AVG is a well known resource hog. :) ESET Nod32 is easier, uses less resources as well.
"-Don't use Registry cleaners. You're better off using a sledgehammer. It's true that the Registry gets clogged with useless entries, but it doesn't make your computer slower."
Yes, it does if you have Windows XP set to read off the registry as it has to go through every single registry entry at bootup.
"That's what folders are for!"
You do realize that XP, by default, index's all folders. Well, that indexing uses up resources and will bog down a computer. :)
Also, Finch is right as TweakUI is limited. All tweaking programs are limited in what they can do. Tweaking your registry manually may be harder and might screw up your system if you don't follow directions, but hey, you have more options and more control.
"-There are some bizzare tweaks out there that attempt to get rid of the guest account. That's used not only for guests, but to share printers, connect to networks...leave Guest alone."
My guest account is gone on XP, but my network works, my networked hard drives work and even my networked printers, faxes and copiers are oddly fine. Strange? Not really.

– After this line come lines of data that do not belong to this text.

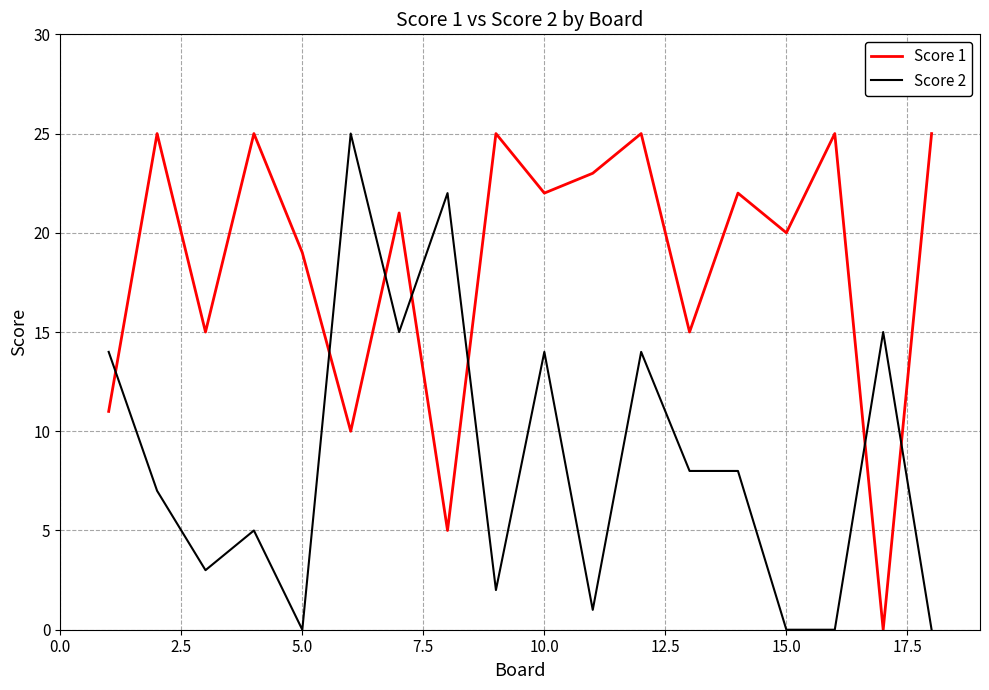

Rank the series by their average value, from highest to lowest.

Score 1, Score 2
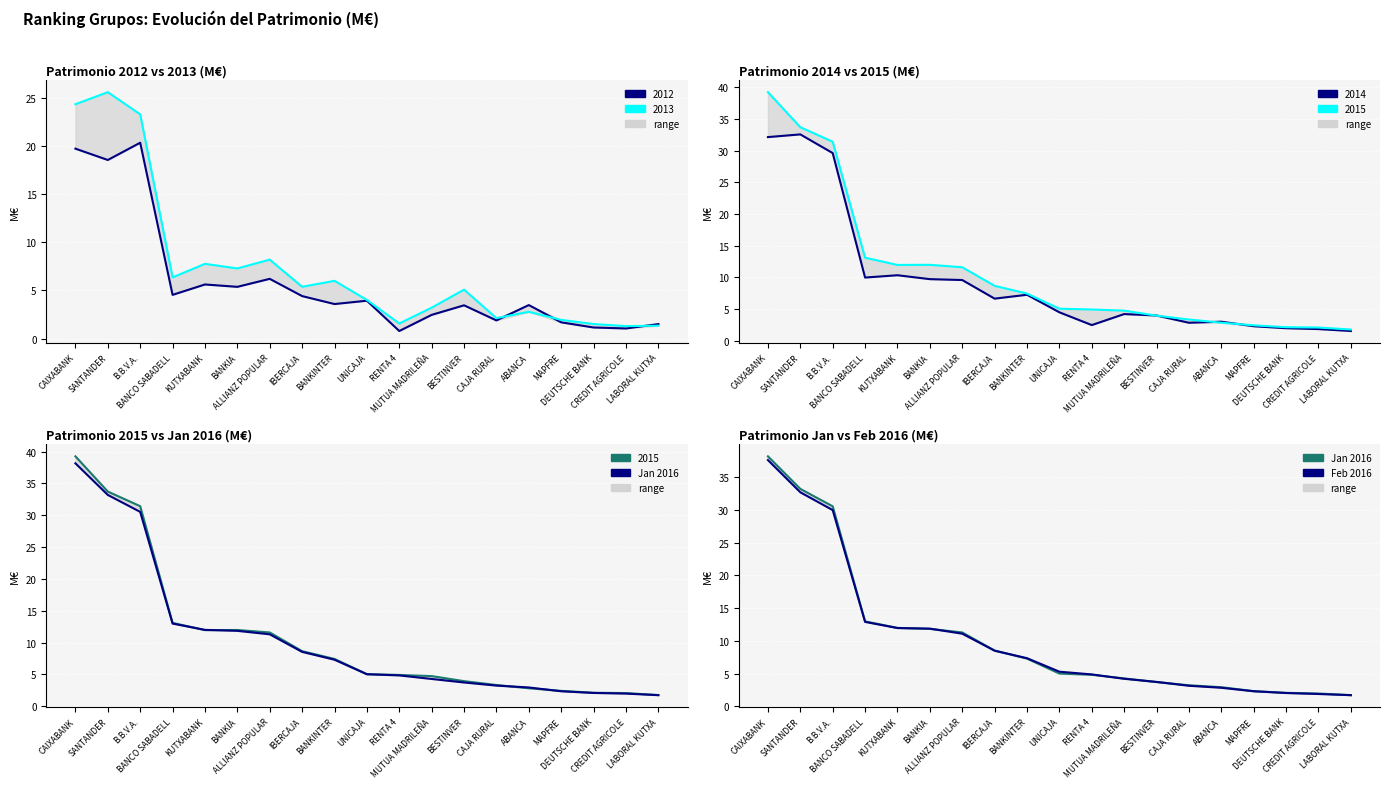

The value of Jan 2016 at RENTA 4 is 4.8. True or false?

True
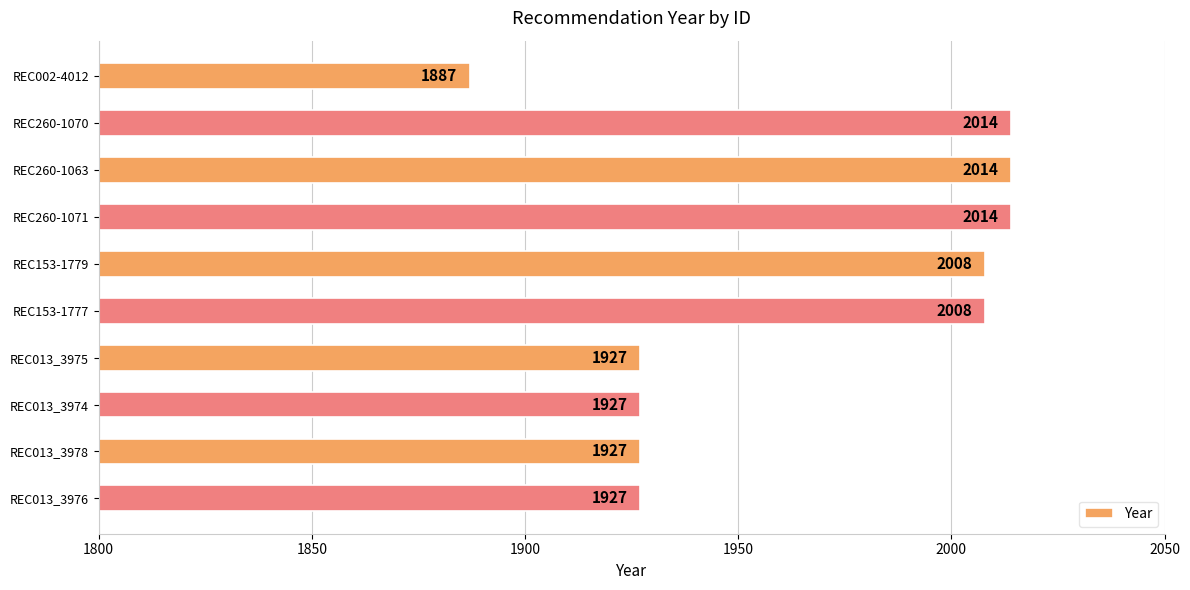

What is the label of the 7th bar from the bottom?

REC260-1071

Especially if the main user account has 100% full admin access.
"The absolutely best way to speed up your computer is ugly but effective: BUY MORE MEMORY!"
How is that ugly? Also, hope you don't put 4 GB of RAM in that XP machine. It can only read 3.49GB's of RAM. :P All 32bit Windows systems are restricted to that much RAM and there is no way around it. Oh wait, there is a registry hack to access that extra 512MB's of RAM, but it doesn't actually work.
Also, another nifty way to get more oomph from your system is to upgrade the processor too. More RAM doesn't make the system significantly faster. But a faster CPU will.
Also, getting rid of on board videocards is another way of boosting the computers speed as it no longer needs RAM allocated to the graphics processing, but it will have it's own RAM to do so.
TheElderGeek has tons of tweaks. Okay, not really tons, but the ones he has are pretty cool and safe. Be sure to read all the warnings, though. I once tried to change my Start text on an sp2 machine and explorer.exe wouldn't start. Anyway, the tweaks are pretty cool. TweakXP has lots of stuff, too.